Gallun’s output breaks down into the three fairly distinct groups: The early years where he was still finding his voice and producing stories that were certainly competent if not particularly innovative. This was a pretty short apprenticeship as it were, lasting from 1929-1933. I haven’t used anything from that period here, but plan on doing so in the next book, as stories such as “The Moon Mistress” and “Menace from Mercury” are still a great deal of fun. Then we have Gallun’s “golden age”, which pre-dates and overlaps what we generally think of as science fiction’s golden age; the period from 1934 until 1943 which saw an astonishing seventy-two stories published. I haven’t been able to verify this, but I suspect that the stories published in 1942 and 1943 were written much earlier and represented material that was still in inventory. Gallun then took a break from science fiction and no new stories appeared until his return to the field in 1949 with “Operation Pumice”.
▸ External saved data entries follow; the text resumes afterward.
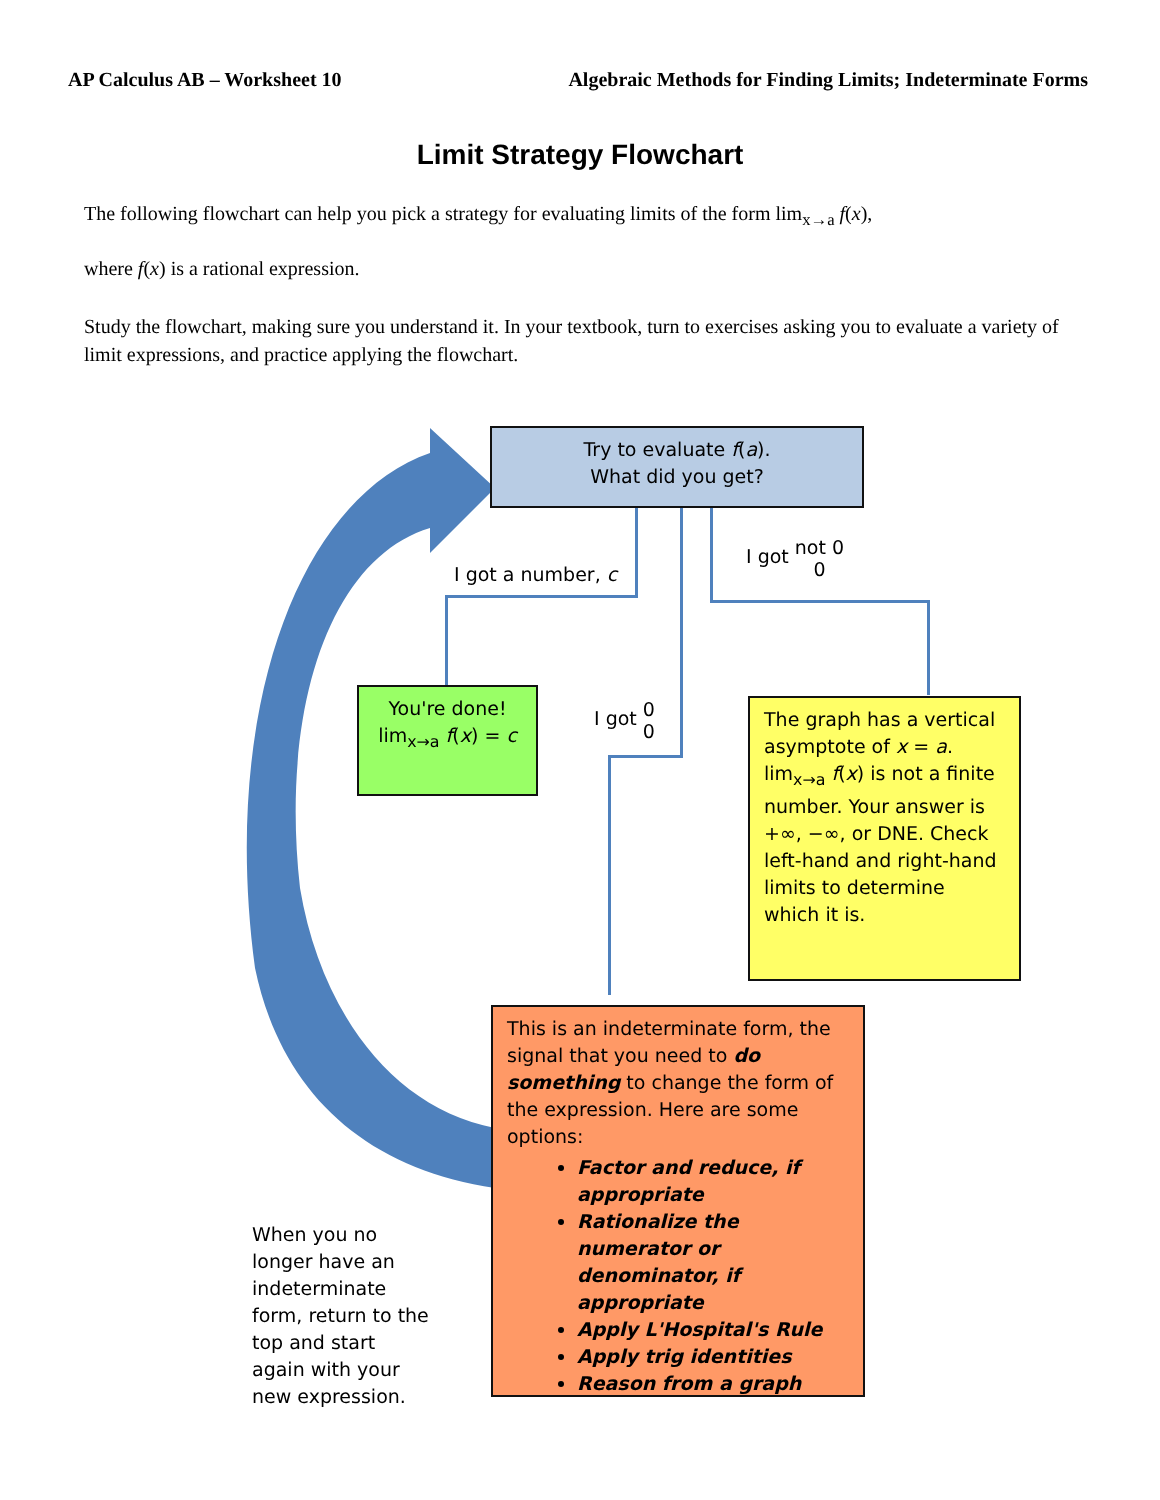AP Calculus AB – Worksheet 10 Algebraic Methods for Finding Limits; Indeterminate Forms
Limit Strategy Flowchart
The following flowchart can help you pick a strategy for evaluating limits of the form lim<sub>x→a</sub> f(x),
where f(x) is a rational expression.
Study the flowchart, making sure you understand it. In your textbook, turn to exercises asking you to evaluate a variety of limit expressions, and practice applying the flowchart.
Try to evaluate f(a).
What did you get?
I got a number, c
I got not 0
0
I got 0
0
You're done!
lim<sub>x→a</sub> f(x) = c
The graph has a vertical asymptote of x = a. lim<sub>x→a</sub> f(x) is not a finite number. Your answer is +∞, −∞, or DNE. Check left-hand and right-hand limits to determine which it is.
This is an indeterminate form, the signal that you need to do something to change the form of the expression. Here are some options:
Factor and reduce, if appropriate
Rationalize the numerator or denominator, if appropriate
Apply L'Hospital's Rule
Apply trig identities
Reason from a graph
When you no longer have an indeterminate form, return to the top and start again with your new expression.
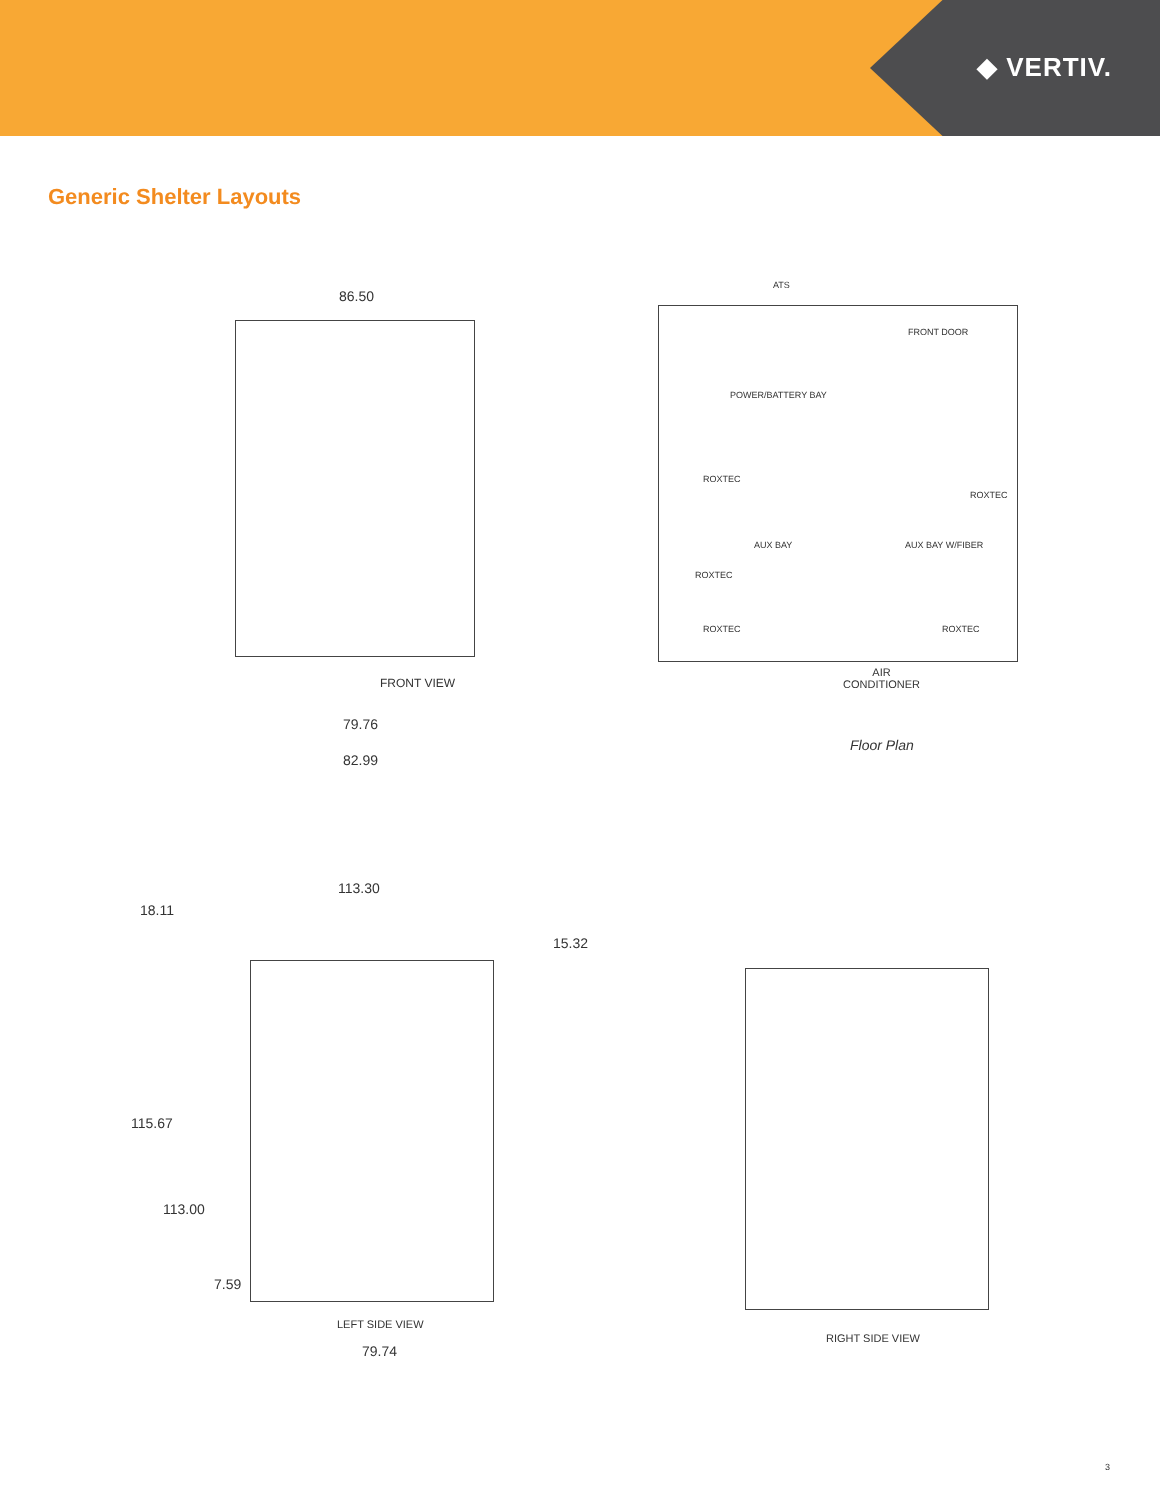◆ VERTIV.
Generic Shelter Layouts
86.50
FRONT VIEW
79.76
82.99
ATS
FRONT DOOR
POWER/BATTERY BAY
ROXTEC
ROXTEC
AUX BAY AUX BAY W/FIBER
ROXTEC
ROXTEC ROXTEC
AIR
CONDITIONER
Floor Plan
113.30
18.11
15.32
115.67
113.00
7.59
LEFT SIDE VIEW
79.74
RIGHT SIDE VIEW
3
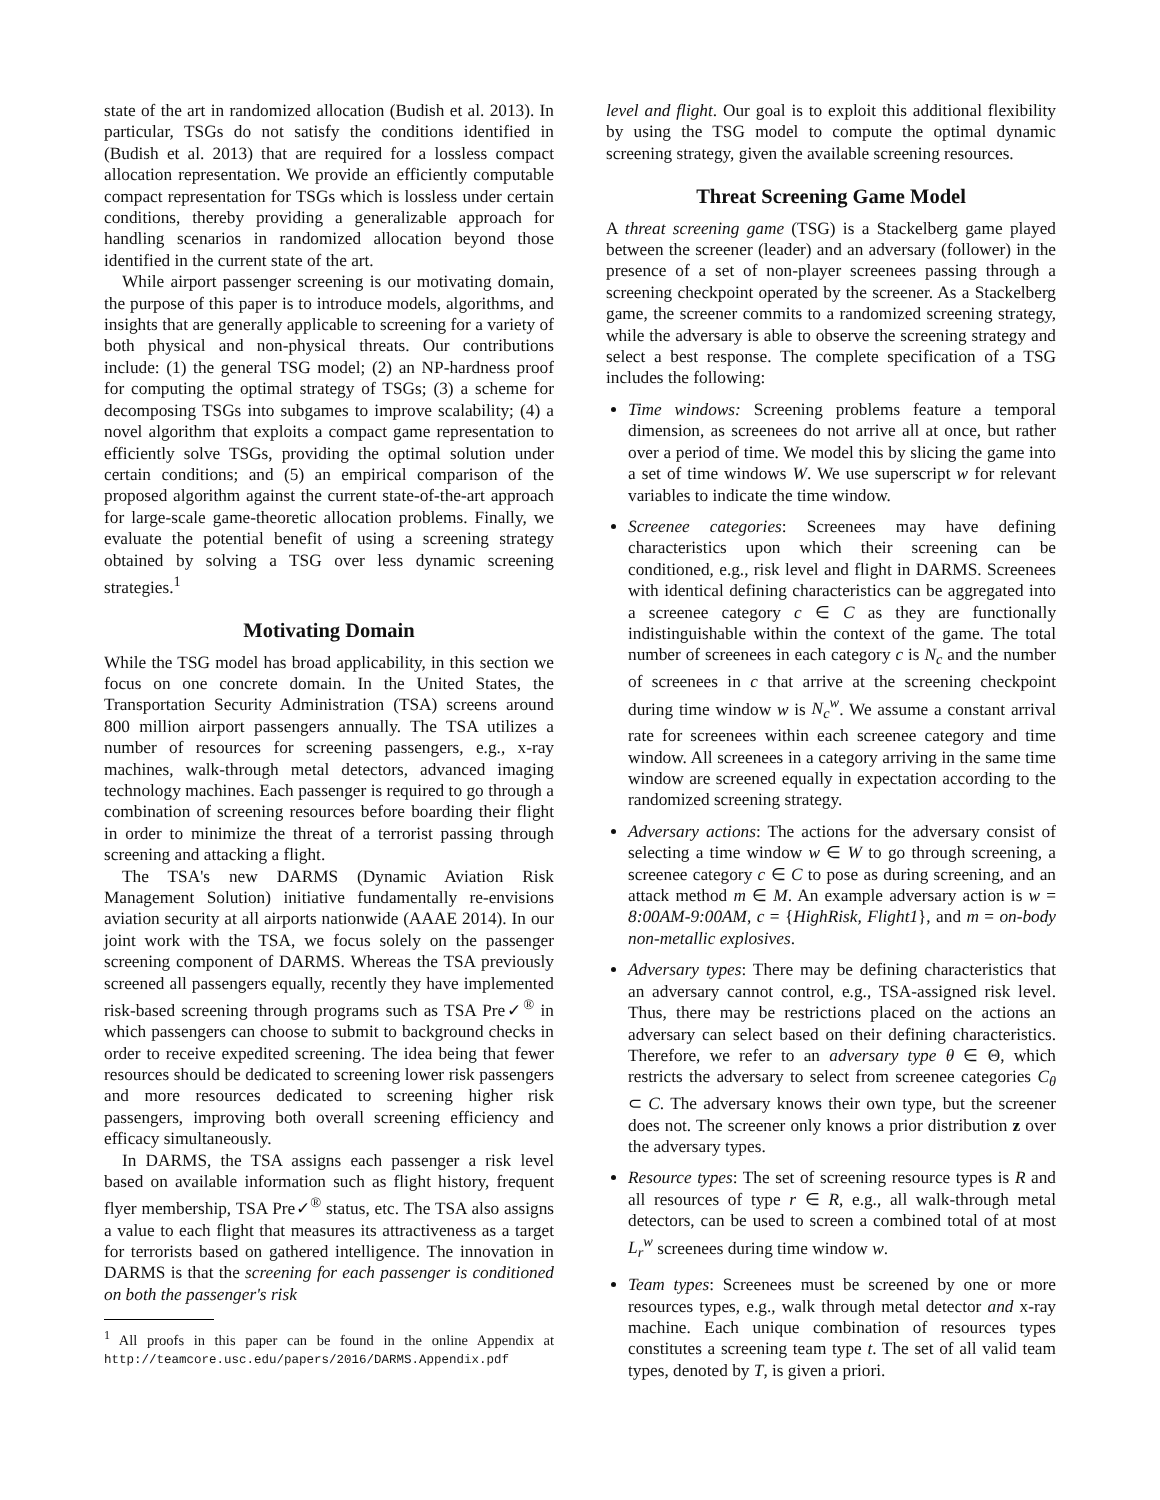state of the art in randomized allocation (Budish et al. 2013). In particular, TSGs do not satisfy the conditions identified in (Budish et al. 2013) that are required for a lossless compact allocation representation. We provide an efficiently computable compact representation for TSGs which is lossless under certain conditions, thereby providing a generalizable approach for handling scenarios in randomized allocation beyond those identified in the current state of the art.
While airport passenger screening is our motivating domain, the purpose of this paper is to introduce models, algorithms, and insights that are generally applicable to screening for a variety of both physical and non-physical threats. Our contributions include: (1) the general TSG model; (2) an NP-hardness proof for computing the optimal strategy of TSGs; (3) a scheme for decomposing TSGs into subgames to improve scalability; (4) a novel algorithm that exploits a compact game representation to efficiently solve TSGs, providing the optimal solution under certain conditions; and (5) an empirical comparison of the proposed algorithm against the current state-of-the-art approach for large-scale game-theoretic allocation problems. Finally, we evaluate the potential benefit of using a screening strategy obtained by solving a TSG over less dynamic screening strategies.<sup>1</sup>
Motivating Domain
While the TSG model has broad applicability, in this section we focus on one concrete domain. In the United States, the Transportation Security Administration (TSA) screens around 800 million airport passengers annually. The TSA utilizes a number of resources for screening passengers, e.g., x-ray machines, walk-through metal detectors, advanced imaging technology machines. Each passenger is required to go through a combination of screening resources before boarding their flight in order to minimize the threat of a terrorist passing through screening and attacking a flight.
The TSA's new DARMS (Dynamic Aviation Risk Management Solution) initiative fundamentally re-envisions aviation security at all airports nationwide (AAAE 2014). In our joint work with the TSA, we focus solely on the passenger screening component of DARMS. Whereas the TSA previously screened all passengers equally, recently they have implemented risk-based screening through programs such as TSA Pre✓<sup>®</sup> in which passengers can choose to submit to background checks in order to receive expedited screening. The idea being that fewer resources should be dedicated to screening lower risk passengers and more resources dedicated to screening higher risk passengers, improving both overall screening efficiency and efficacy simultaneously.
In DARMS, the TSA assigns each passenger a risk level based on available information such as flight history, frequent flyer membership, TSA Pre✓<sup>®</sup> status, etc. The TSA also assigns a value to each flight that measures its attractiveness as a target for terrorists based on gathered intelligence. The innovation in DARMS is that the screening for each passenger is conditioned on both the passenger's risk
<sup>1</sup> All proofs in this paper can be found in the online Appendix at http://teamcore.usc.edu/papers/2016/DARMS.Appendix.pdf
level and flight. Our goal is to exploit this additional flexibility by using the TSG model to compute the optimal dynamic screening strategy, given the available screening resources.
Threat Screening Game Model
A threat screening game (TSG) is a Stackelberg game played between the screener (leader) and an adversary (follower) in the presence of a set of non-player screenees passing through a screening checkpoint operated by the screener. As a Stackelberg game, the screener commits to a randomized screening strategy, while the adversary is able to observe the screening strategy and select a best response. The complete specification of a TSG includes the following:
Time windows: Screening problems feature a temporal dimension, as screenees do not arrive all at once, but rather over a period of time. We model this by slicing the game into a set of time windows W. We use superscript w for relevant variables to indicate the time window.
Screenee categories: Screenees may have defining characteristics upon which their screening can be conditioned, e.g., risk level and flight in DARMS. Screenees with identical defining characteristics can be aggregated into a screenee category c ∈ C as they are functionally indistinguishable within the context of the game. The total number of screenees in each category c is N<sub>c</sub> and the number of screenees in c that arrive at the screening checkpoint during time window w is N<sub>c</sub><sup>w</sup>. We assume a constant arrival rate for screenees within each screenee category and time window. All screenees in a category arriving in the same time window are screened equally in expectation according to the randomized screening strategy.
Adversary actions: The actions for the adversary consist of selecting a time window w ∈ W to go through screening, a screenee category c ∈ C to pose as during screening, and an attack method m ∈ M. An example adversary action is w = 8:00AM-9:00AM, c = {HighRisk, Flight1}, and m = on-body non-metallic explosives.
Adversary types: There may be defining characteristics that an adversary cannot control, e.g., TSA-assigned risk level. Thus, there may be restrictions placed on the actions an adversary can select based on their defining characteristics. Therefore, we refer to an adversary type θ ∈ Θ, which restricts the adversary to select from screenee categories C<sub>θ</sub> ⊂ C. The adversary knows their own type, but the screener does not. The screener only knows a prior distribution z over the adversary types.
Resource types: The set of screening resource types is R and all resources of type r ∈ R, e.g., all walk-through metal detectors, can be used to screen a combined total of at most L<sub>r</sub><sup>w</sup> screenees during time window w.
Team types: Screenees must be screened by one or more resources types, e.g., walk through metal detector and x-ray machine. Each unique combination of resources types constitutes a screening team type t. The set of all valid team types, denoted by T, is given a priori.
This later period saw Gallun dealing with other themes and producing some two-dozen tales of generally very high quality before leaving the field again, this time for a hiatus of over twenty years, returning with the novel he considered his masterpiece, Eden Cycle, and two more shorter works. This later period is perhaps a bit disproportionately represented here as I’ve included four stories out of his total of only twenty-two tales written in this period, but these are the work of an author returning not as a relic of a previous era rehashing the galaxy-spanning battles, but an author with the sure hand of an established master of the form with some new concerns to examine.

Where stories such as “Hotel Cosmos” gave us the vision of a “Brotherhood of Sentient Beings” and laid the groundwork for such well-loved classics as James White’s “Hospital Station”. While stories such as “Brother Worlds” and “Prodigal’s Aura” turn away from Gallun’s masterful portrayals of the alien in favor of close examination of their human protagonists and their very human problems, they are still great examples of that vast field that we call science fiction and evoke that same response that I first had after reading “Old Faithful” for the first time, “Wow! This is what science fiction is supposed to be!”